I always begin with the libretto; a translation of a translation as it were. I take the original Ovid text and a very literal translation (I like Frank Miller for his rigorous representation of the Latin) and turn it into rhymed verses that are intended to be by turns, thumping, pathetic, or whatever the story calls for. There is a great deal of thought about meter and subdivision, but never for the sake of regularity. English is an irregular language, and while poetry made this development in the 20th century, hip-hop lags behind. This is why I call my verses “prose-hop”–allow the rhymes and alliteration to fall where they may, and put clarity of story and emotional intent at the forefront.

Once the libretto is finished, I hammer out a short score of through-composed accompaniment at the piano. Now I can compositionally dance on that first product. Most of the texturing comes at this orchestration stage. Once this is done, it’s simply a matter of tying up loose ends, and the rehearsals can begin.

What are some composers or artist you draw inspirations from?

The short list would include Monteverdi, Wagner, Schumann, Joanna Newsom, The Beatles, and Aesop Rock. The complete list is much longer!

What do you hope to achieve through your story telling?

These stories are timelessly engaging and instructive. I don’t think anybody would argue with that. On the modest side I’d say I hope to entertain, and, (dare I suggest it?) to move. On the less modest side, I like to think that this new genre could be picked up by other composers to drive the art of dramatic music-making forward as Caccini, Monteverdi, and Wagner all set out to do.

In light of this modern age why write for historical instruments?

The Renaissance of historical instruments has, in effect, given composers a whole new set of tools and colors to use in their work. A baroque violin with gut strings has a radically different color than a modern violin with steel strings, and a traverso is an entirely different sound than a flute. Why on earth should we composers limit ourselves when every day new virtuosos are born on these old instruments?!

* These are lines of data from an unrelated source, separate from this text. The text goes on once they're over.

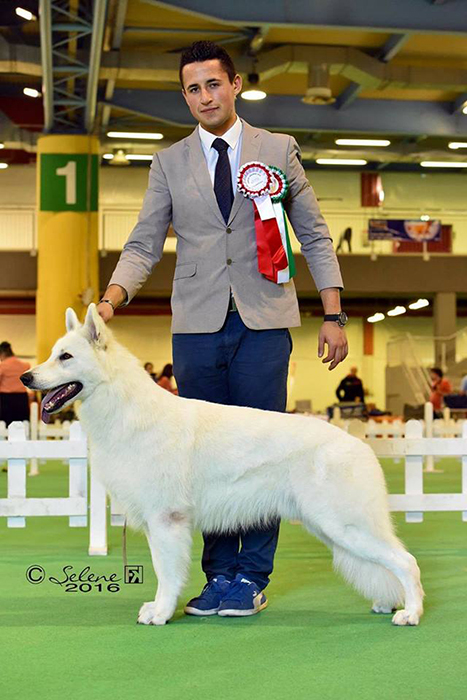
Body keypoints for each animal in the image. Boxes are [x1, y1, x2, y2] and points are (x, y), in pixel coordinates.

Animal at [21, 304, 424, 628]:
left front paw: (161, 614)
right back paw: (387, 602)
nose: (26, 377)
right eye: (53, 354)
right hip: (333, 528)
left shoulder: (166, 521)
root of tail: (360, 445)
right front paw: (160, 608)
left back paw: (411, 613)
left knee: (406, 562)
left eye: (66, 357)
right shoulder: (157, 523)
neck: (124, 406)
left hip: (344, 526)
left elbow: (166, 573)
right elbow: (162, 570)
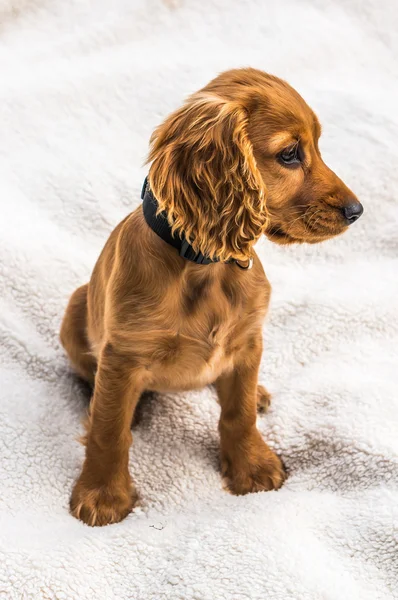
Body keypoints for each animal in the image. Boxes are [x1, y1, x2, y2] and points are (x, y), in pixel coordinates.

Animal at [60, 67, 362, 524]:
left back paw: (259, 393)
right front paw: (102, 493)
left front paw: (252, 466)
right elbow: (109, 429)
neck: (206, 263)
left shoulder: (249, 340)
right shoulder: (123, 353)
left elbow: (238, 413)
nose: (357, 211)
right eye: (290, 154)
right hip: (74, 310)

What’s your favorite thing about New York City?

John Lennon, in 1970, described New York as the contemporary Rome. I think that assessment is still valid today. What he meant, of course, is that much of the world’s artistic and political energy radiates from this center. Like many artists I suffer from FOMO (“fear of missing out”), and every single evening in New York City is an absolute smorgasbord of inspiration and event. It is incredibly energizing to live in a city where one can choose from a variety of world-class happenings every night.